Could you all cast you expert eyes over this watch I've just purchased, you may have seen it on the mighty ebay, I liked it so went for it, personal preference being the driving force.

Could you help with the make, type, history, age and a translation of the dial, bezel and case back and any other info you can give.

Thanks once again for any help you can give.

Regards

Richard


----------



## mel (Dec 6, 2006)

Can only help with the obvious :-

It's a Shturmanski by Poljot, 23 jewels and 3133 movement. The "TbackwardsNTAH" translates as Titan, and the Paket is Rocket, so my guess it's a commemorative Space piece to do with Titan launchers?









Other than that, I'm not helping am I? to quote a member.

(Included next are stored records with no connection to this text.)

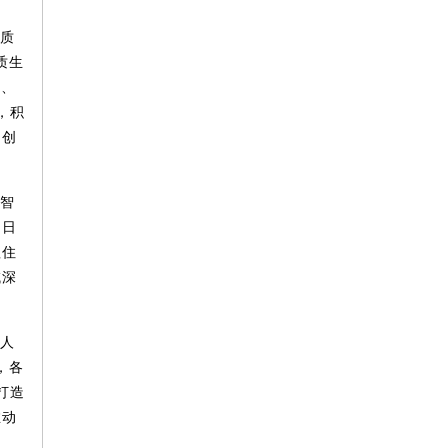
新质
质生
动、
，积
向创
工智
们日
抓住
域深
“人
，各
打造
推动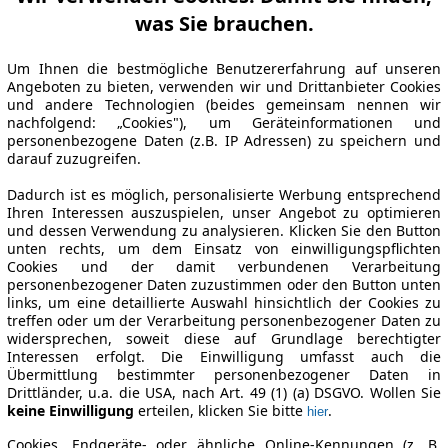
was Sie brauchen.
Um Ihnen die bestmögliche Benutzererfahrung auf unseren
Angeboten zu bieten, verwenden wir und Drittanbieter Cookies
und andere Technologien (beides gemeinsam nennen wir
nachfolgend: „Cookies"), um Geräteinformationen und
personenbezogene Daten (z.B. IP Adressen) zu speichern und
darauf zuzugreifen.
Dadurch ist es möglich, personalisierte Werbung entsprechend
Ihren Interessen auszuspielen, unser Angebot zu optimieren
und dessen Verwendung zu analysieren. Klicken Sie den Button
unten rechts, um dem Einsatz von einwilligungspflichten
Cookies und der damit verbundenen Verarbeitung
personenbezogener Daten zuzustimmen oder den Button unten
links, um eine detaillierte Auswahl hinsichtlich der Cookies zu
treffen oder um der Verarbeitung personenbezogener Daten zu
widersprechen, soweit diese auf Grundlage berechtigter
Interessen erfolgt. Die Einwilligung umfasst auch die
Übermittlung bestimmter personenbezogener Daten in
Drittländer, u.a. die USA, nach Art. 49 (1) (a) DSGVO. Wollen Sie
keine Einwilligung
erteilen, klicken Sie bitte
.
hier
Cookies, Endgeräte- oder ähnliche Online-Kennungen (z. B.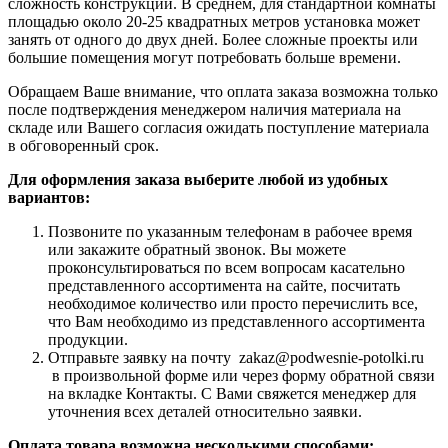
сложность конструкции. В среднем, для стандартной комнаты
площадью около 20-25 квадратных метров установка может
занять от одного до двух дней. Более сложные проекты или
большие помещения могут потребовать больше времени.
Обращаем Ваше внимание, что оплата заказа возможна только
после подтверждения менеджером наличия материала на
складе или Вашего согласия ожидать поступление материала
в обговоренный срок.
Для оформления заказа выберите любой из удобных
вариантов:
Позвоните по указанным телефонам в рабочее время
или закажите обратный звонок. Вы можете
проконсультироваться по всем вопросам касательно
представленного ассортимента на сайте, посчитать
необходимое количество или просто перечислить все,
что Вам необходимо из представленного ассортимента
продукции.
Отправьте заявку на почту zakaz@podwesnie-potolki.ru
в произвольной форме или через форму обратной связи
на вкладке Контакты. С Вами свяжется менеджер для
уточнения всех деталей относительно заявки.
Оплата товара возможна несколькими способами: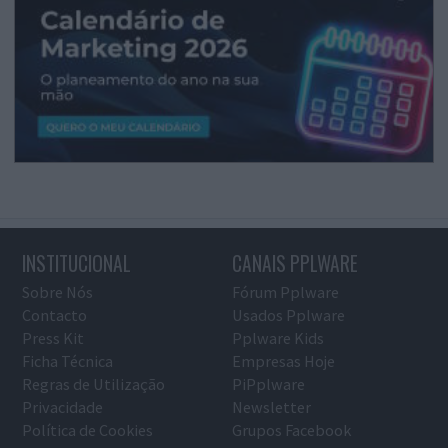
INSTITUCIONAL
CANAIS PPLWARE
Sobre Nós
Fórum Pplware
Contacto
Usados Pplware
Press Kit
Pplware Kids
Ficha Técnica
Empresas Hoje
Regras de Utilização
PiPplware
Privacidade
Newsletter
Política de Cookies
Grupos Facebook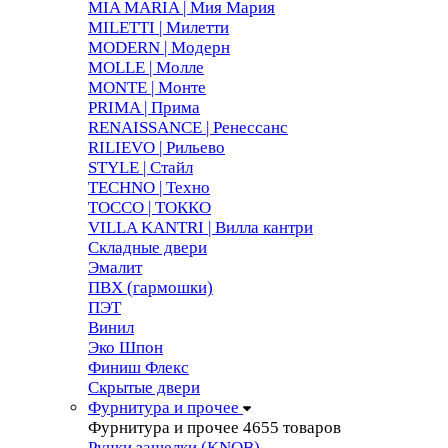
MIA MARIA | Мия Мария
MILETTI | Милетти
MODERN | Модерн
MOLLE | Молле
MONTE | Монте
PRIMA | Прима
RENAISSANCE | Ренессанс
RILIEVO | Рильево
STYLE | Стайл
TECHNO | Техно
TOCCO | ТОККО
VILLA KANTRI | Вилла кантри
Складные двери
Эмалит
ПВХ (гармошки)
ПЭТ
Винил
Эко Шпон
Финиш Флекс
Скрытые двери
Фурнитура и прочее
Фурнитура и прочее
4655 товаров
Ручки защелки (KNOB)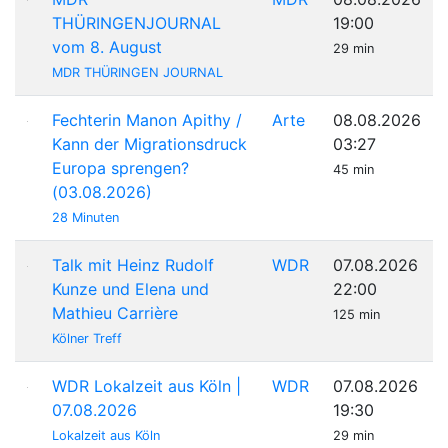
THÜRINGENJOURNAL
19:00
vom 8. August
29 min
MDR THÜRINGEN JOURNAL
Fechterin Manon Apithy /
Arte
08.08.2026
Kann der Migrationsdruck
03:27
Europa sprengen?
45 min
(03.08.2026)
28 Minuten
Talk mit Heinz Rudolf
WDR
07.08.2026
Kunze und Elena und
22:00
Mathieu Carrière
125 min
Kölner Treff
WDR Lokalzeit aus Köln |
WDR
07.08.2026
07.08.2026
19:30
Lokalzeit aus Köln
29 min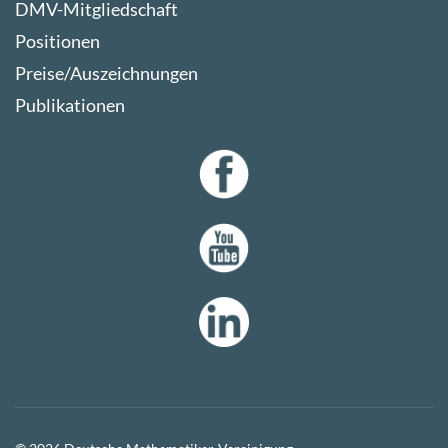
DMV-Mitgliedschaft
Positionen
Preise/Auszeichnungen
Publikationen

If you Google for "cyrillic alphabet" then click onto one of the three boxes that comes up top left, far left, you'll get a direct letter by letter transliteration of the cyrillic into English letters that will sometimes help a lot, but it's a long winded process. When you get to "AYTO - - " , you can guess it's going to be "Automatic" after a whiley.


----------



## chris l (Aug 5, 2005)

I think I know this one...

A Poljot SS18 chronograph, with the 3133 movement, marked 'Sturmanskie' (Navigator) on the dial in Cyrillic. The stylised wings below also echo the original Air Force issued Sturmanskie markings. Movement marked 3133 and 23 'jewels'

I think that this model was said to be made from the metal of decommissioned SS18 missiles; hence the model name. The mssiles were scrapped in 1991, so the watch is probably late 90's?


----------



## bowie (Mar 12, 2005)

chris l said:


> I think I know this one...
> 
> A Poljot SS18 chronograph, with the 3133 movement, marked 'Sturmanskie' (Navigator) on the dial in Cyrillic. The stylised wings below also echo the original Air Force issued Sturmanskie markings. Movement marked 3133 and 23 'jewels'
> 
> I think that this model was said to be made from the metal of decommissioned SS18 missiles; hence the model name. The missiles were scrapped in 1991, so the watch is probably late 90's?


i totally agree with Chris,a good way of recycling old missiles how else would you use them









bowie


----------



## Xantiagib (Apr 22, 2005)

yep made from recycled missile titanium....


----------



## garryACA (Mar 20, 2007)

Literal translation of the Bezel is 'made from soviet rockets ss-18'

da svydania

G


----------